-------- PROVIDED RECORDS --------

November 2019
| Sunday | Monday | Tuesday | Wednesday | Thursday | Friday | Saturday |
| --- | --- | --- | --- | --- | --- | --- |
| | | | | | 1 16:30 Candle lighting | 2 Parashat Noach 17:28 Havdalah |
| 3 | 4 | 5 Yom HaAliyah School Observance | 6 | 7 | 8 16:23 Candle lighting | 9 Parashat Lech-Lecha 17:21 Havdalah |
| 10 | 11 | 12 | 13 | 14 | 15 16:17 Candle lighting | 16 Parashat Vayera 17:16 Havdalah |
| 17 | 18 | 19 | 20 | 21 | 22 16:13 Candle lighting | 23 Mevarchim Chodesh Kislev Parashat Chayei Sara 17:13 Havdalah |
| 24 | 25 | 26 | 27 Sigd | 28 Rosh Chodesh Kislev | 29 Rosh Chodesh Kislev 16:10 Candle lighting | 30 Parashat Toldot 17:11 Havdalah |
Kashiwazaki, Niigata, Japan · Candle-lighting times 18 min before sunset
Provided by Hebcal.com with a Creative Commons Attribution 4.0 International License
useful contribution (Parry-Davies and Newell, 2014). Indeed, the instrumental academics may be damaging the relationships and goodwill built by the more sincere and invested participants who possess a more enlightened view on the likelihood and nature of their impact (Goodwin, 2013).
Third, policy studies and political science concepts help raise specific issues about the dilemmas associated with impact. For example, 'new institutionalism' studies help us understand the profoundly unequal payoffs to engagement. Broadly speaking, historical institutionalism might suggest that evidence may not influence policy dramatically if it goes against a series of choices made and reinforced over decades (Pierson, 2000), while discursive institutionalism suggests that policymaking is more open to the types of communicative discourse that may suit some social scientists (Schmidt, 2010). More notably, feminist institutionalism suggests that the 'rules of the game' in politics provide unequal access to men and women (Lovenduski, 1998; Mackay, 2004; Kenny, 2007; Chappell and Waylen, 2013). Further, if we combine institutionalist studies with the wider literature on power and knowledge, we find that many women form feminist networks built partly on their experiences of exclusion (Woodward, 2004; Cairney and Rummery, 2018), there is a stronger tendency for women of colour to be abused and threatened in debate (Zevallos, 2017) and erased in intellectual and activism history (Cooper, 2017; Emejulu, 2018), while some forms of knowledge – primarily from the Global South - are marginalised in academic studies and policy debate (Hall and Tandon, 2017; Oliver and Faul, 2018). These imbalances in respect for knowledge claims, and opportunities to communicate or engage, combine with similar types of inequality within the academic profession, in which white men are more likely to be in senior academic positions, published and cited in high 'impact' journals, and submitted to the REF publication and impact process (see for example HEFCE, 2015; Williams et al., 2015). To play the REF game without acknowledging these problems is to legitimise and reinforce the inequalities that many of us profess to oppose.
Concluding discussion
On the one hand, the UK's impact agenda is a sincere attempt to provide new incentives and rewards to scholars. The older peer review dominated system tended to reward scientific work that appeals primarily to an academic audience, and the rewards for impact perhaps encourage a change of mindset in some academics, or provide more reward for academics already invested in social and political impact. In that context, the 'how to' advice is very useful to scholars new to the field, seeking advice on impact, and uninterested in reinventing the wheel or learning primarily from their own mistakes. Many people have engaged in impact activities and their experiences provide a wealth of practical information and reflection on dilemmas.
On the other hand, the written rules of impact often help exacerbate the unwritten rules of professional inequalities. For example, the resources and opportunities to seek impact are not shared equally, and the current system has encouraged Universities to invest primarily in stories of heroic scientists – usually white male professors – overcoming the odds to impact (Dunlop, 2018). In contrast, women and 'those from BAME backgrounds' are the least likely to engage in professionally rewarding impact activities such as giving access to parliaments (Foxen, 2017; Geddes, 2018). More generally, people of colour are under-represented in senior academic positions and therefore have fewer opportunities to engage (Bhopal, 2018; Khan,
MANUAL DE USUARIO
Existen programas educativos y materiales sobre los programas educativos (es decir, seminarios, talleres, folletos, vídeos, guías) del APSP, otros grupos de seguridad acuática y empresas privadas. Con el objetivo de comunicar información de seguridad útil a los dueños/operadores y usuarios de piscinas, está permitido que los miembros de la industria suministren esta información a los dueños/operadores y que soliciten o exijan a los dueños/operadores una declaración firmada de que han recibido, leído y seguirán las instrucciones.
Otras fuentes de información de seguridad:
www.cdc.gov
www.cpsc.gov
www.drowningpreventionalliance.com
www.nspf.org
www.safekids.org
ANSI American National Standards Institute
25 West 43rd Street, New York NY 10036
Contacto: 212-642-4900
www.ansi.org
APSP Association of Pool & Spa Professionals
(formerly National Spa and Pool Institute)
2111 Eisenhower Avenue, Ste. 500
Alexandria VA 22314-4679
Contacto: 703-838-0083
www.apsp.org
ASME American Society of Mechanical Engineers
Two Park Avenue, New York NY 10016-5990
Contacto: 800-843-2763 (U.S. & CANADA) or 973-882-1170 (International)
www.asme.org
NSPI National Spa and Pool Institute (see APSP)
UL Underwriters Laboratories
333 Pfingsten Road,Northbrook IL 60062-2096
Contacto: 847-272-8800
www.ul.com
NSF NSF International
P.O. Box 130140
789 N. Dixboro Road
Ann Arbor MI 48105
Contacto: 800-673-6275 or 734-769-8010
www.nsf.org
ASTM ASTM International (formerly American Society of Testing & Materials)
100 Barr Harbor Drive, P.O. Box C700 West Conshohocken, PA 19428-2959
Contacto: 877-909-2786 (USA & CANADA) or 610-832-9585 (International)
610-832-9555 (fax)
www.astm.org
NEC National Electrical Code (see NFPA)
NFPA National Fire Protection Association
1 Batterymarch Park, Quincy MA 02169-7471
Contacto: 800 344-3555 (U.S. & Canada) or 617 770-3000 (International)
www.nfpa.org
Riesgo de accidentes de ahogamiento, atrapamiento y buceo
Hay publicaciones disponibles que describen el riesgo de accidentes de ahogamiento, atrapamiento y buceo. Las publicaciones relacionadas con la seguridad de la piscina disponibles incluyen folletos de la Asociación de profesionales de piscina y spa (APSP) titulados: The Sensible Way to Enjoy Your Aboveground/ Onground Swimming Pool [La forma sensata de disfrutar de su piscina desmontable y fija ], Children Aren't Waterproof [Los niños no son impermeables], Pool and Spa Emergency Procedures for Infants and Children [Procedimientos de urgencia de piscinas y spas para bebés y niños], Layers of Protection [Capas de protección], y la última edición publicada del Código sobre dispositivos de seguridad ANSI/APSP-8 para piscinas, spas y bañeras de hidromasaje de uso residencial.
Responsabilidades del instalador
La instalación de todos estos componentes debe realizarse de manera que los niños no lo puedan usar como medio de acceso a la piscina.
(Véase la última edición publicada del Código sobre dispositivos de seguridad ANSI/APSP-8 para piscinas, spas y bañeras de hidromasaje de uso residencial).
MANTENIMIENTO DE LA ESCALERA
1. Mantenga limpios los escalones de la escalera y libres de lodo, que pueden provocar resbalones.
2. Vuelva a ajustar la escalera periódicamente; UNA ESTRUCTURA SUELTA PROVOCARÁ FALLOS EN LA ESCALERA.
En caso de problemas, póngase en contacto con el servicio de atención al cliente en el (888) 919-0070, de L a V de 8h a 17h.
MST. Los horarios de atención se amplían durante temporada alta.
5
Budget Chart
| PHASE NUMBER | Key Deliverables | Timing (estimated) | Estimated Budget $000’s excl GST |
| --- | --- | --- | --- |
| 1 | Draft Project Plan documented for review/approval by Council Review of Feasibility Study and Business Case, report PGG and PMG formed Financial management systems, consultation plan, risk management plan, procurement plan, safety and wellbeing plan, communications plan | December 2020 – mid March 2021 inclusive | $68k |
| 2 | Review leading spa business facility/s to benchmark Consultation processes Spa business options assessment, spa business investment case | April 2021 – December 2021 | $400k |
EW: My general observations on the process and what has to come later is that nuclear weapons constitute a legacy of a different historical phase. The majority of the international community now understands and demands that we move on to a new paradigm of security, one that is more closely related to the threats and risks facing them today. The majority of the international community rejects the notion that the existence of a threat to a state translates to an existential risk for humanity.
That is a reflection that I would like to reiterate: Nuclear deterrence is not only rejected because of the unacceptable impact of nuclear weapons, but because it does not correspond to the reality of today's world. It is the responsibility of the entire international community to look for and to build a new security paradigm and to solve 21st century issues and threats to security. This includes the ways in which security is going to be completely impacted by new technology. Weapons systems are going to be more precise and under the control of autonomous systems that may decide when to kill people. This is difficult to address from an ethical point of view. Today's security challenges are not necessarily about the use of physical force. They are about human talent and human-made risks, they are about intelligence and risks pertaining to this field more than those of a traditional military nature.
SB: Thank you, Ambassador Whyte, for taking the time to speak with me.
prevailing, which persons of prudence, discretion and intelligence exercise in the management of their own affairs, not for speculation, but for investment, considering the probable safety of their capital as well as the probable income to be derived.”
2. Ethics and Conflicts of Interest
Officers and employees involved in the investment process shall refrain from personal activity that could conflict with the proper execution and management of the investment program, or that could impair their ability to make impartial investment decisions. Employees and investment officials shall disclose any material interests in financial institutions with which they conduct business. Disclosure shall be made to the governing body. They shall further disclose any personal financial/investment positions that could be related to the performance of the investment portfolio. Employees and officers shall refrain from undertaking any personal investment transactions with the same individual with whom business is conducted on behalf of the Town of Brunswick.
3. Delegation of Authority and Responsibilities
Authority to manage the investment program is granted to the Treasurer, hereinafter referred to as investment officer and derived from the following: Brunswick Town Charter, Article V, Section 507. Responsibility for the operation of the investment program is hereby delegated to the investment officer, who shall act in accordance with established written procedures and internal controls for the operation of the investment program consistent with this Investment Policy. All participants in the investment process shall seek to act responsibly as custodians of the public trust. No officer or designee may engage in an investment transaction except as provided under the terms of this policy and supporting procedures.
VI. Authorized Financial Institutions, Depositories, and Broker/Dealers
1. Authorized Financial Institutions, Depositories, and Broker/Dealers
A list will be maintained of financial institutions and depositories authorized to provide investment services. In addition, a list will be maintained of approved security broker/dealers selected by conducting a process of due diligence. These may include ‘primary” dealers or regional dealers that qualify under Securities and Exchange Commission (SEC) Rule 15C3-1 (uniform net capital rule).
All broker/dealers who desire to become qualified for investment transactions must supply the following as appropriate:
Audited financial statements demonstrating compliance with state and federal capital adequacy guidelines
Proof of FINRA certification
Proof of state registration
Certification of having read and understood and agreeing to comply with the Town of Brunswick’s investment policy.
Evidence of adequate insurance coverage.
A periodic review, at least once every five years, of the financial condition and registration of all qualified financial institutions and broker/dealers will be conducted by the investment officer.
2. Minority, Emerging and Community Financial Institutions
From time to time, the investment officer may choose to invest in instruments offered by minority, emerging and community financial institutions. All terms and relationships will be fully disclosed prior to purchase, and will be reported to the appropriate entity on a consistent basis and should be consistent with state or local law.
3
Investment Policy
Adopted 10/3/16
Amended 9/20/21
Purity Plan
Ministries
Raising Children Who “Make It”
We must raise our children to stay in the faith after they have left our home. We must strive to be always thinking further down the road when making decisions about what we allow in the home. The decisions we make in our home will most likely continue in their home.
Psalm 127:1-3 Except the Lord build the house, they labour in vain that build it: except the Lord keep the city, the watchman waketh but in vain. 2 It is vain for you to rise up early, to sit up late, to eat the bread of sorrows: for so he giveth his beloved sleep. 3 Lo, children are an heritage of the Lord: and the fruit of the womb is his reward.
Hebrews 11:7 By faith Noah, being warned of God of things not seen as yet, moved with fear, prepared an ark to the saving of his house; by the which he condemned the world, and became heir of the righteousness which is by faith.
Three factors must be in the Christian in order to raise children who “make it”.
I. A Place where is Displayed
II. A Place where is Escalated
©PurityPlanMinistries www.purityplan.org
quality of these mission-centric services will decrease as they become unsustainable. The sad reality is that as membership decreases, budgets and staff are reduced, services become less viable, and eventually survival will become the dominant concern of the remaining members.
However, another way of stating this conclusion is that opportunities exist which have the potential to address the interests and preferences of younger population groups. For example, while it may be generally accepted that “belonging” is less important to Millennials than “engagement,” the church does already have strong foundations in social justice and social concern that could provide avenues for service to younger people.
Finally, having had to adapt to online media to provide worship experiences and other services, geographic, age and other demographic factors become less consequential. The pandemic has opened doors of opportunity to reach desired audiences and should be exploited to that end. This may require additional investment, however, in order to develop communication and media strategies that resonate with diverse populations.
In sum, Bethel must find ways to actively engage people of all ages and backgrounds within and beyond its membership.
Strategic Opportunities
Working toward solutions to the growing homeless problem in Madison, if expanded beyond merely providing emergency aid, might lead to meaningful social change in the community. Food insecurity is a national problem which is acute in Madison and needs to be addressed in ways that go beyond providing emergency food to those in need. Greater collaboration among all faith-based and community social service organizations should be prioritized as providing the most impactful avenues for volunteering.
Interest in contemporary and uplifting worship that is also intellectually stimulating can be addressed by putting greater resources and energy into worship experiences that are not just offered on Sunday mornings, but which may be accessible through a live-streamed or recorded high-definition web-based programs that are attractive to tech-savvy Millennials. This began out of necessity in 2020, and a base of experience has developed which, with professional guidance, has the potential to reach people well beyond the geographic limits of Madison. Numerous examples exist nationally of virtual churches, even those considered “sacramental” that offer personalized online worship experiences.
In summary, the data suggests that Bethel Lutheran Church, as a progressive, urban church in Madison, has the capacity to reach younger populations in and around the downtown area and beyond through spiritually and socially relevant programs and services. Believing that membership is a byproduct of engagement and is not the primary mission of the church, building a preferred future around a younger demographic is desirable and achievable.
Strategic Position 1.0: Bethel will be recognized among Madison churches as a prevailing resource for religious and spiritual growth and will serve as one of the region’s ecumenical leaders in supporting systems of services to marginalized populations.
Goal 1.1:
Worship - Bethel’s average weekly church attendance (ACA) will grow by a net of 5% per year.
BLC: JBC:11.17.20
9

--------

▶ _WHAT TO WORK ON_
Beginning with the very first line of the material above, give each line again exactly, ending with the line that contains "useful contribution (Parry-Davies".

▶ _FINISHED TASK_
November 2019
| Sunday | Monday | Tuesday | Wednesday | Thursday | Friday | Saturday |
| --- | --- | --- | --- | --- | --- | --- |
| | | | | | 1 16:30 Candle lighting | 2 Parashat Noach 17:28 Havdalah |
| 3 | 4 | 5 Yom HaAliyah School Observance | 6 | 7 | 8 16:23 Candle lighting | 9 Parashat Lech-Lecha 17:21 Havdalah |
| 10 | 11 | 12 | 13 | 14 | 15 16:17 Candle lighting | 16 Parashat Vayera 17:16 Havdalah |
| 17 | 18 | 19 | 20 | 21 | 22 16:13 Candle lighting | 23 Mevarchim Chodesh Kislev Parashat Chayei Sara 17:13 Havdalah |
| 24 | 25 | 26 | 27 Sigd | 28 Rosh Chodesh Kislev | 29 Rosh Chodesh Kislev 16:10 Candle lighting | 30 Parashat Toldot 17:11 Havdalah |
Kashiwazaki, Niigata, Japan · Candle-lighting times 18 min before sunset
Provided by Hebcal.com with a Creative Commons Attribution 4.0 International License
useful contribution (Parry-Davies and Newell, 2014). Indeed, the instrumental academics may be damaging the relationships and goodwill built by the more sincere and invested participants who possess a more enlightened view on the likelihood and nature of their impact (Goodwin, 2013).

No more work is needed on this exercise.